BREVE ESERCIZIO 1 » Stabilisci se ciascuna affermazione concorda con l'articolo sulla guerra in Ucraina, rispondendo sì o no e citando alla lettera le parole decisive. (a) Secondo Stanzani Ghidini, in un sistema liberale ottimale ognuno dovrebbe svolgere fino in fondo il proprio ruolo. (b) L'autore sostiene che in tempo di guerra soltanto una delle parti diffonde notizie false. (c) Per l'autore un analista politico serio ha tre compiti da offrire.
BREVE ESERCIZIO 2 » Prosegui l'articolo sulla guerra in Ucraina partendo subito dopo la sua ultima frase.

ESTRATTO DELLA FONTE »
▬▬▬
Ucraina: se è l’occidente a disinformare…

di Dario Rivolta *

Di una piacevole conversazione di alcuni anni fa con l’amico Sergio Stanzani Ghidini (un laico sincero, che dedicò tutta la sua vita alle battaglie del Partito Radicale), mi sono rimaste impresse alcune sue parole che suonavano come una parafrasi dello spirito filosofico di Piero Gobetti. Mi disse che un sistema liberale ottimale dovrebbe essere quello ove ciascuno rivesta fino in fondo il proprio ruolo e non si sostituisca a quello altrui: un sindacalista deve fare il sindacalista, l’imprenditore sia uomo d’azienda, il prete predichi onestamente e assista le anime, lo storico descriva dall’alto e senza passioni ciò di cui narra ecc.
Anche un analista di politica internazionale dovrebbe analizzare le situazioni senza farsi fuorviare da propagande del momento o da tifo da stadio. Durante questa crisi Ucraina, purtroppo, molti incompetenti si sono eretti ad “esperti” e molti (troppi) analisti solitamente molto professionali hanno dimenticato il loro compito e hanno giocato a fare i politici. In tempi di guerra è normale che tutte le parti combattenti diffondano notizie false ma utili ai propri fini e la cosa migliore per chi vuole veramente capire cosa e perché certe cose succedano sarebbe di studiarne la storia e considerare tutte le versioni disponibili. Proprio nel caso della guerra in Ucraina, quando la descrizione degli eventi fatta da moltissimi giornalisti (o pseudo tali) assume un carattere così fazioso da non lasciare nessuno spazio al dissenso, è importante che ci sia ancora qualcuno che voglia offrire punti di osservazione alternativi al mainstream. Un analista politico serio ha due compiti da offrire ai politici e all’opinione pubblica: narrare i fatti antecedenti e ove possibile immaginare gli sviluppi futuri. Ciò che non deve mai dimenticare è che il mondo reale non è manicheo ma piuttosto è Yin-Yang e che chi offre verità assolute, di certo, si sbaglia. Tutto ciò naturalmente facendo salva la buona fede.
▬▬▬
RECORD PRESENTATI »
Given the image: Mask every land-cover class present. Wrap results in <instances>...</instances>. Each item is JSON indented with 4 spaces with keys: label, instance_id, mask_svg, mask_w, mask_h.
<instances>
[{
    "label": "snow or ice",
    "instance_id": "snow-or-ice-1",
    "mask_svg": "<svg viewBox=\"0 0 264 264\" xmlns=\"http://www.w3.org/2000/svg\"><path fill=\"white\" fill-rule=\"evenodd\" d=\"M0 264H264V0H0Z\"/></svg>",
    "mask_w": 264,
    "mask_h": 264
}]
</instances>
▬▬▬
SOLUZIONE ESERCIZIO 1 »
(a) Sì: «ciascuno rivesta fino in fondo il proprio ruolo e non si sostituisca a quello altrui».
(b) No: «è normale che tutte le parti combattenti diffondano notizie false ma utili ai propri fini».
(c) No: «Un analista politico serio ha due compiti da offrire ai politici e all’opinione pubblica».

SOLUZIONE ESERCIZIO 2 »
Cominciamo con l’accusa lanciata dal presidente Usa Joe Biden verso il collega russo Vladimir Putin di essere un “criminale di guerra”. Se lo fosse davvero, lui o i suoi generali, sarebbe la storia a dircelo, forse, a guerra finita, quando si saranno sopiti i tentativi delle rispettive propagande. Per ora l’unica reazione che possono suscitare tali parole è che quello americano non è certo il pulpito migliore da cui lanciare la predica. Non è il caso di parlare di avvenimenti troppo lontani come l’aver raso al suolo intere città tedesche piene di abitanti durante la guerra mondiale, né delle atrocità commesse dai soldati americani in Vietnam. Di quelle cose Biden può essersi dimenticato per ragioni anagrafiche. È invece necessario ricordare il più recente bombardamento indiscriminato di Belgrado, gli assassinii di innocenti compiuti dai militari a stelle e strisce in Iraq e i milioni di morti “accidentali” in Afghanistan. Qualcuno ha mai enfatizzato che si trattò di “crimini di guerra”? Beh, anche volendolo, non sarebbe stato possibile sottoporli al giudizio del Tribunale Penale Internazionale poiché gli Stati Uniti hanno sempre rifiutato di aderirvi (anche la Russia non lo riconosce, mentre sono ben 123 gli Stati che lo hanno ratificato). Comunque sia, qualora si accertasse che Putin sia un criminale di guerra, chi lo processerebbe? Un tribunale di Chicago?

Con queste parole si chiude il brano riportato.